Dugaan awal menyebutkan bahwa kandungan vitamin B6 dalam satu dosis suplemen tersebut bisa mencapai 29 kali lipat dari batas konsumsi harian yang direkomendasikan. Fakta ini menjadi perhatian utama dalam penyelidikan lintas negara tersebut.
Kandungan vitamin B6 yang berlebih dinilai dapat menyebabkan dampak negatif pada sistem saraf manusia. Hal ini menjadi sorotan utama mengingat suplemen tersebut sudah terlanjur beredar di pasar daring Indonesia tanpa kontrol ketat.
Spesialis saraf dari Rumah Sakit Pusat Otak Nasional (RSPON) Prof Dr Mahar Mardjono, dr Mursyid Bustami, SpS, memberikan peringatan serius kepada masyarakat mengenai potensi bahaya dari konsumsi vitamin B6 secara berlebihan.

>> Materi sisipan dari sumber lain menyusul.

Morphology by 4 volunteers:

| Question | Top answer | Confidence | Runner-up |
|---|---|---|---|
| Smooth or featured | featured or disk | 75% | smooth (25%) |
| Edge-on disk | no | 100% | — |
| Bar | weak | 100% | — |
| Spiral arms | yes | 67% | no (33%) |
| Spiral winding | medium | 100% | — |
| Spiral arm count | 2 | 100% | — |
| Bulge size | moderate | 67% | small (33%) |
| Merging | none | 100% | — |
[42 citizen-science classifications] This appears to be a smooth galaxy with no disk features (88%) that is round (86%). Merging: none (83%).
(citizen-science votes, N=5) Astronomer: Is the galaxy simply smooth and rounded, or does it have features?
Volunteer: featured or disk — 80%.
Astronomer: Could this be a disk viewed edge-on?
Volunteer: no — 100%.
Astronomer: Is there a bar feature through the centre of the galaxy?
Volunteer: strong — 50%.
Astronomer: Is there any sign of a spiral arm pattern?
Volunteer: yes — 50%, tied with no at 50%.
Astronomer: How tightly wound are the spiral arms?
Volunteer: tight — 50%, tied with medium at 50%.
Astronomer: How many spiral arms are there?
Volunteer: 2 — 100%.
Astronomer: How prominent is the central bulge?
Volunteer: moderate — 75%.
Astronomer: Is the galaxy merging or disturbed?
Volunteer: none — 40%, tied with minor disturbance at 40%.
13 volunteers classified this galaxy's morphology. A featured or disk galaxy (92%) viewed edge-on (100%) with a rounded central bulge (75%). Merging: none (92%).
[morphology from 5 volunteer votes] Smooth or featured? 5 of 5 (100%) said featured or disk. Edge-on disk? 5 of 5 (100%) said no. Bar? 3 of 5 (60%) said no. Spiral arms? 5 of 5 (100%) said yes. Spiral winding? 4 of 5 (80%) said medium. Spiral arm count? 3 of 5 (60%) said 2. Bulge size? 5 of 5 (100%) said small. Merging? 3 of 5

“Vitamin B6 berlebihan dapat menyebabkan intoksikasi. Gangguan intoksikasi ini pada umumnya mengenai saraf perifer yaitu terjadinya kerusakan selubung mielin yang melindungi serabut saraf, dan juga dapat terjadi kekacauan kimiawi sistem persarafan,” kata dr Mursyid saat dihubungi detikcom pada Rabu, 23 Juli 2025.
Gejala Kerusakan Saraf Akibat B6 Berlebihan
Lebih lanjut, dr Mursyid menjelaskan bahwa gejala awal yang sering dirasakan oleh penderita akibat kelebihan vitamin B6 mencakup rasa tidak nyaman di anggota tubuh tertentu.
“Gejala yang mungkin timbul pada umumnya rasa tidak nyaman seperti kebas, kesemutan, nyeri atau kelemahan pada lengan dan tungkai. Sangat jarang mengakibatkan sakit kepala, dan apalagi sampai kejang,” tambahnya.
Kondisi tersebut, menurutnya, merupakan peringatan awal dari tubuh sebagai alarm terhadap adanya konsumsi zat berlebihan yang memengaruhi saraf. Bila tidak segera dihentikan, dampaknya bisa berkelanjutan dan merusak sistem saraf secara permanen.
Ia menegaskan bahwa konsumsi vitamin B6 dalam dosis tinggi secara terus menerus akan menyebabkan kerusakan saraf terutama pada saraf perifer. Gangguan ini disebut dengan istilah demyelinisasi dan degenerasi aksonal.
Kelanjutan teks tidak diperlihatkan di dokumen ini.